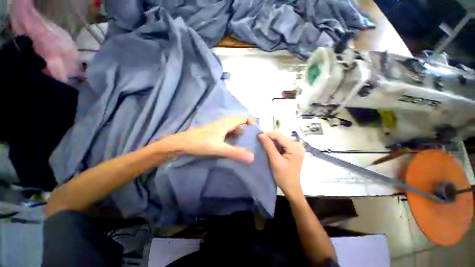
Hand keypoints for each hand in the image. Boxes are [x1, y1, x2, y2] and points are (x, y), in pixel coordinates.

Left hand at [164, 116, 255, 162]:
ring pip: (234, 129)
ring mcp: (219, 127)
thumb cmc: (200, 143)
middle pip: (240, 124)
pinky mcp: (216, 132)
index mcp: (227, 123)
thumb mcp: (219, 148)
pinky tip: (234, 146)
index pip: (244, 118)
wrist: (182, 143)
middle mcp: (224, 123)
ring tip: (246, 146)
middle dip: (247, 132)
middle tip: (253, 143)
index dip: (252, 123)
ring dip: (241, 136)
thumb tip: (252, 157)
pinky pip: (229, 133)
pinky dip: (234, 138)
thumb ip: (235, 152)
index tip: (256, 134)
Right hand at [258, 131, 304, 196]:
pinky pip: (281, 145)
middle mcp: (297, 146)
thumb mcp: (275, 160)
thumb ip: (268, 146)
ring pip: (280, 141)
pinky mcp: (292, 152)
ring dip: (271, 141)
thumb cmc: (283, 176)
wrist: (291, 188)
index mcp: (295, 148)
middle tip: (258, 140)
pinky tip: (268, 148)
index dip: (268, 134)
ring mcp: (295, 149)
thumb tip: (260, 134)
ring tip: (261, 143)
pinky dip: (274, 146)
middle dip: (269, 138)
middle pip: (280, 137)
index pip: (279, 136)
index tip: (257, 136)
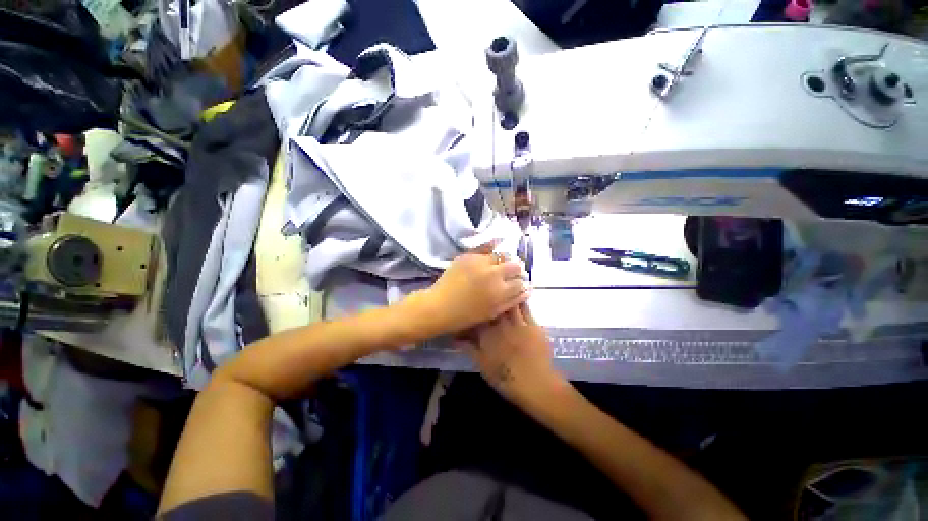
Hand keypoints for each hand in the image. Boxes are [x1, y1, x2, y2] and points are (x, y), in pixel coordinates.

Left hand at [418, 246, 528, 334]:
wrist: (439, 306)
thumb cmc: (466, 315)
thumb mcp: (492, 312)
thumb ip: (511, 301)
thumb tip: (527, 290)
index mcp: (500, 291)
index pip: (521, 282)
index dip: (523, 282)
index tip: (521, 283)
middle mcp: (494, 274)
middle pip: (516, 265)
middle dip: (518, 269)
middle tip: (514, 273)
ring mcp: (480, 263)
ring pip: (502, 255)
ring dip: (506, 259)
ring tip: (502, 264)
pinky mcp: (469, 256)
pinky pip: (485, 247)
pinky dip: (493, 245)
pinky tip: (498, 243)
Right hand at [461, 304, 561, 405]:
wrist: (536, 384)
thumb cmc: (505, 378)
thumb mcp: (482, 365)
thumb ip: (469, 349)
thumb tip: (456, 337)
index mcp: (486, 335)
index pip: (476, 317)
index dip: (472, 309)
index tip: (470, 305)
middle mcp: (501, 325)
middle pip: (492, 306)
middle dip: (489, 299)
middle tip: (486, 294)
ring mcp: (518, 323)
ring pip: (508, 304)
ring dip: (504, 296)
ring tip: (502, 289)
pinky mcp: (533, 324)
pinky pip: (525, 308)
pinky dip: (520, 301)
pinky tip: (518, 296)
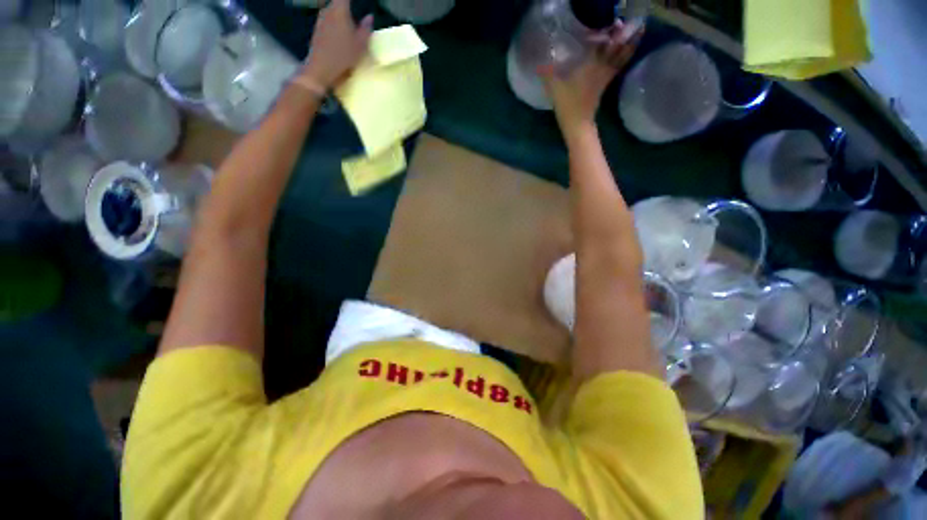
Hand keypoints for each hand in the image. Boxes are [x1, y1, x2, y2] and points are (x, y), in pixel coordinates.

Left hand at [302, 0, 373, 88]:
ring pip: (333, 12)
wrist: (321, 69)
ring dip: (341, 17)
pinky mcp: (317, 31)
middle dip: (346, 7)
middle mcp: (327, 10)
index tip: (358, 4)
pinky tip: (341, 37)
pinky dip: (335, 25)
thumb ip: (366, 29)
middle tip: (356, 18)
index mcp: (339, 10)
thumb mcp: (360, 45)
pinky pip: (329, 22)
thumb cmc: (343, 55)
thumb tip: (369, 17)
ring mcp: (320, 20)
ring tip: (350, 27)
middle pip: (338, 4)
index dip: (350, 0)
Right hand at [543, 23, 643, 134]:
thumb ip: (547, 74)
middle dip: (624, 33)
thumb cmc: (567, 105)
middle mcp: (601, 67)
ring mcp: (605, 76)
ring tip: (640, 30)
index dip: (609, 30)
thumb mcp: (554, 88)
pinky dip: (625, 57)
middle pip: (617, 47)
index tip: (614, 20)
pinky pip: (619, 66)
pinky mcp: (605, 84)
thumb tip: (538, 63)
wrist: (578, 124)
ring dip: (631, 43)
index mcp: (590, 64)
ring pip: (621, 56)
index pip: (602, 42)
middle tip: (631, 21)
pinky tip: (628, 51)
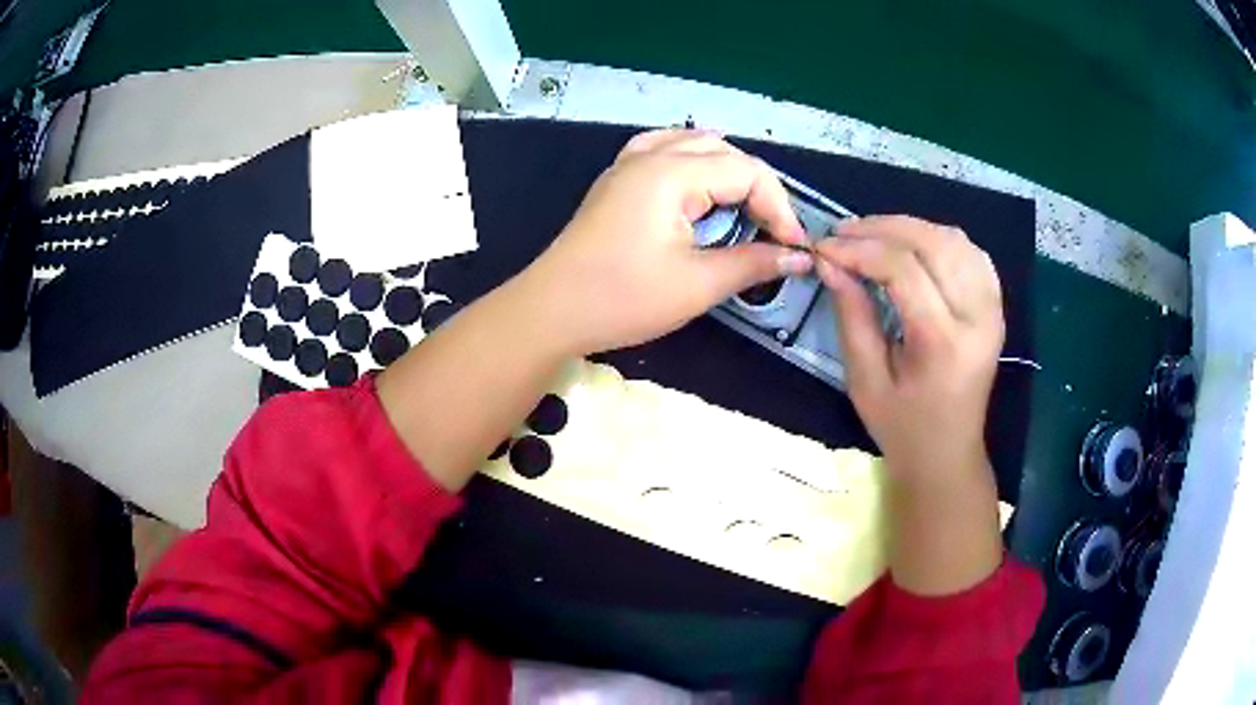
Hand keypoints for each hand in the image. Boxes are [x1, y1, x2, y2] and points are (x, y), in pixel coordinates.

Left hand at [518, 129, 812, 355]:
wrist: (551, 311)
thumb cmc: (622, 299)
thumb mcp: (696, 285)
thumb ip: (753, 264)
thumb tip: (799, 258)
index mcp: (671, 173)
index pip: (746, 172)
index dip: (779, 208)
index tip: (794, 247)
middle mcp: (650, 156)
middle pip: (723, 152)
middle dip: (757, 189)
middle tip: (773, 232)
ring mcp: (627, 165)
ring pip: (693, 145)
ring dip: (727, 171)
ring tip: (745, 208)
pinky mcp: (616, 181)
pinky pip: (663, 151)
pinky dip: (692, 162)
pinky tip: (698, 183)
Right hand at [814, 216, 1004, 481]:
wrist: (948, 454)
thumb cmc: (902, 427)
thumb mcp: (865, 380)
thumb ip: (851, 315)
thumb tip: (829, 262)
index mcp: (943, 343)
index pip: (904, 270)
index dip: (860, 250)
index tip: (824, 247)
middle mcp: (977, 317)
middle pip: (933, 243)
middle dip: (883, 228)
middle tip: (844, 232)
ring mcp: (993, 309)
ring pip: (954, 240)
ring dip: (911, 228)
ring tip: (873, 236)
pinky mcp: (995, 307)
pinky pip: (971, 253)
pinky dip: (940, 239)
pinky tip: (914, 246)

* What you will do: Drop the pictures and set down the data above exactly.

* Result:
Hand keypoints for each hand in the image. Boxes are [x1, y1, x2, y2] and points are (x, y), in pixel coordinates.

Left hand at [164, 116, 255, 162]:
ring pip: (234, 129)
ring mcp: (219, 127)
thumb cmc: (200, 143)
middle pip: (240, 124)
pinky mcp: (216, 132)
index mcp: (227, 123)
thumb mcp: (219, 148)
pinky tip: (234, 146)
index pip: (244, 118)
wrist: (182, 143)
middle mcp: (224, 123)
ring tip: (246, 146)
middle dip: (247, 132)
middle tip: (253, 143)
index dip: (252, 123)
ring dip: (241, 136)
thumb tip: (252, 157)
pinky pip: (229, 133)
pinky dip: (234, 138)
thumb ip: (235, 152)
index tip: (256, 134)
Right hand at [258, 131, 304, 196]:
pinky pip: (281, 145)
middle mcp: (297, 146)
thumb mcp: (275, 160)
thumb ip: (268, 146)
ring pip: (280, 141)
pinky mcp: (292, 152)
ring dip: (271, 141)
thumb cmc: (283, 176)
wrist: (291, 188)
index mcp: (295, 148)
middle tip: (258, 140)
pinky tip: (268, 148)
index dip: (268, 134)
ring mcp: (295, 149)
thumb tip: (260, 134)
ring tip: (261, 143)
pinky dip: (274, 146)
middle dip: (269, 138)
middle pip: (280, 137)
index pip: (279, 136)
index tip: (257, 136)
Hand keypoints for each hand in the image. Boxes are [x1, y1, x2, y2] and points are (x, y), in pixel coordinates.

Left hand at [418, 246, 528, 334]:
wrist: (439, 306)
thumb cmc: (466, 315)
thumb mcp: (492, 312)
thumb ip: (511, 301)
thumb tip: (527, 290)
index mcp: (500, 291)
index pip: (521, 282)
index dip: (523, 282)
index tip: (521, 283)
middle mcp: (494, 274)
middle pip: (516, 265)
middle dip: (518, 269)
middle tip: (514, 273)
ring mcp: (480, 263)
ring pip: (502, 255)
ring dip: (506, 259)
ring tip: (502, 264)
pinky mcp: (469, 256)
pinky pip: (485, 247)
pinky dip: (493, 245)
pinky tip: (498, 243)
Right hand at [461, 304, 561, 405]:
wrist: (536, 384)
thumb cmc: (505, 378)
thumb mcp: (482, 365)
thumb ip: (469, 349)
thumb tip: (456, 337)
index mcp: (486, 335)
index pip: (476, 317)
index dip: (472, 309)
index tip: (470, 305)
middle mcp: (501, 325)
middle pip: (492, 306)
middle dip: (489, 299)
middle tip: (486, 294)
ring mcp: (518, 323)
ring pip: (508, 304)
ring dip: (504, 296)
ring tip: (502, 289)
pinky mcp: (533, 324)
pinky pip: (525, 308)
pinky dip: (520, 301)
pinky tip: (518, 296)
Hand keypoints for each hand in the image. Boxes are [x1, y1, x2, y2] and points are (x, y), in pixel coordinates.

Left hand at [302, 0, 373, 88]:
ring pip: (333, 12)
wrist: (321, 69)
ring dip: (341, 17)
pinky mcp: (317, 31)
middle dip: (346, 7)
middle mcp: (327, 10)
index tip: (358, 4)
pinky tip: (341, 37)
pinky dip: (335, 25)
thumb ip: (366, 29)
middle tip: (356, 18)
index mcp: (339, 10)
thumb mcp: (360, 45)
pinky pip: (329, 22)
thumb cmc: (343, 55)
thumb tip: (369, 17)
ring mcp: (320, 20)
ring tip: (350, 27)
middle pip: (338, 4)
index dip: (350, 0)
Right hand at [543, 23, 643, 134]:
thumb ip: (547, 74)
middle dip: (624, 33)
thumb cmc: (567, 105)
middle mcp: (601, 67)
ring mcp: (605, 76)
ring tip: (640, 30)
index dip: (609, 30)
thumb mcp: (554, 88)
pinky dip: (625, 57)
middle pip: (617, 47)
index tip: (614, 20)
pinky pip: (619, 66)
pinky mcp: (605, 84)
thumb tip: (538, 63)
wrist: (578, 124)
ring dip: (631, 43)
index mcp: (590, 64)
ring pip: (621, 56)
index pip: (602, 42)
middle tip: (631, 21)
pinky tip: (628, 51)
Hand keypoints for each hand in the image. Boxes are [x1, y1, x2, y2] and points are (x, y), in pixel coordinates.

Left hand at [518, 129, 812, 355]:
wrist: (551, 311)
thumb cmc: (622, 299)
thumb mcp: (696, 285)
thumb ip: (753, 264)
thumb tip: (799, 258)
index mcp: (671, 173)
index pip: (746, 172)
index dip: (779, 208)
index tip: (794, 247)
middle mcp: (650, 156)
middle pip: (723, 152)
middle dip: (757, 189)
middle tip: (773, 232)
ring mcp: (627, 165)
ring pip: (693, 145)
ring dip: (727, 171)
ring tip: (745, 208)
pinky mcp: (616, 181)
pinky pip: (663, 151)
pinky dip: (692, 162)
pinky tip: (698, 183)
Right hand at [814, 216, 1004, 481]:
wrist: (948, 454)
thumb cmc: (902, 427)
thumb mcp: (865, 380)
thumb ip: (851, 315)
thumb tip: (829, 262)
index mcp: (943, 343)
index pip: (904, 270)
index dip: (860, 250)
index tip: (824, 247)
middle mcp: (977, 317)
middle pip: (933, 243)
middle dip: (883, 228)
middle tip: (844, 232)
ring mcp: (993, 309)
ring pip: (954, 240)
ring dip: (911, 228)
ring tip: (873, 236)
pinky mcp: (995, 307)
pinky pip: (971, 253)
pinky dip: (940, 239)
pinky tip: (914, 246)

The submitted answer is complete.